● **QUESTIONS ON THE MATERIAL**
a. Transcribe part of the CollocDriver thread. Begin at the words "Oops, thanks for" and stop after "works great now!".
b. In the CollocDriver thread, which option makes CollocDriver tokenize text before it generates collocations?
c. List every command or program that the CollocDriver thread mentions by name.

Oops, thanks for pointing that out -- that 'm' is a typo -- should be
'n', e.g: 'sort -rn 6,6'
Re: Running CollocDriver, exception
Posted by Darren Govoni <da...@ontrenet.com>.
Drew,
Thanks for the tip. It works great now!
Darren
PS. the sort command you suggested doesn't quite sort by LLR score
because its only a lexical sort and misses something like 70.000 should
be greater than 8.000
On 01/23/2011 11:59 AM, Drew Farris wrote:
> Ahh, ok. Output from seqdirectory is a SequenceFile<Text,Text>, where
> the value is the un-tokenized text of each document. By default the
> CollocDriver expects tokenized text as input, but if you add the '-p'
> option to the CollocDriver command-line it will tokenize the text
> before generating the collocations, so you can use the output of
> seqdirectory as is.

● **GIVEN DATA**
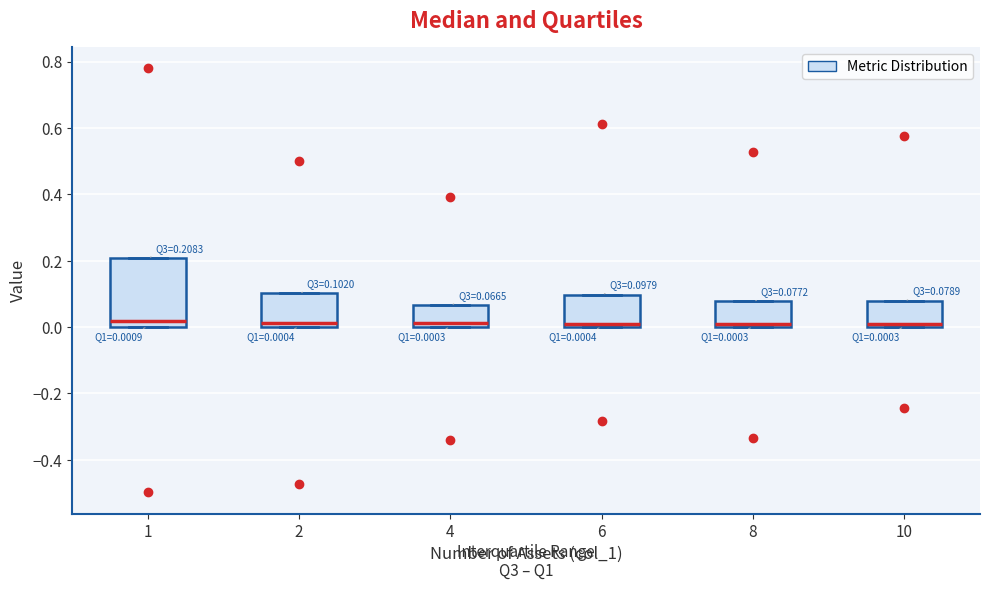

Comparing the boxes themselves (not the whiskers), which one is the tallest?

1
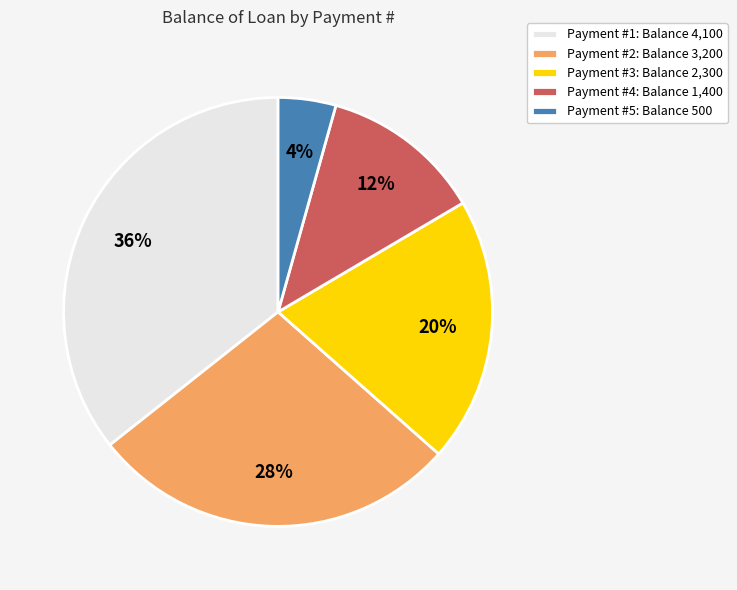

To the nearest percent, what is the combined percentage of Payment #2: Balance 3,200 and Payment #3: Balance 2,300?

48%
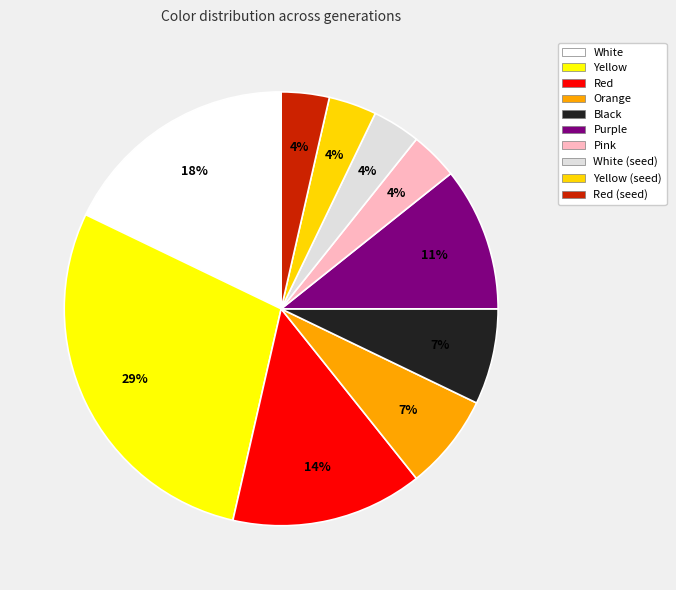

Is it true that White is 18% of the pie?

True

● **LIST OF ANSWERS**
a.
Oops, thanks for pointing that out -- that 'm' is a typo -- should be
'n', e.g: 'sort -rn 6,6'
Re: Running CollocDriver, exception
Posted by Darren Govoni <da...@ontrenet.com>.
Drew,
Thanks for the tip. It works great now!

b. The '-p' option.

c. sort, CollocDriver, seqdirectory